What to work on
Please give the listing again in full, leaving out its images.
BEGIN
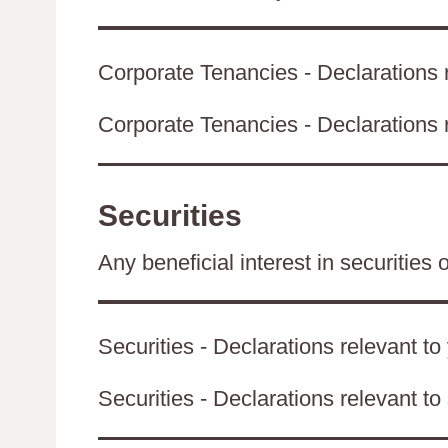
Corporate Tenancies - Declarations r
Corporate Tenancies - Declarations re
Securities
Any beneficial interest in securities 
Securities - Declarations relevant to
Securities - Declarations relevant to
END
Solution to this task
Corporate Tenancies - Declarations r
Corporate Tenancies - Declarations re
Securities
Any beneficial interest in securities 
Securities - Declarations relevant to
Securities - Declarations relevant to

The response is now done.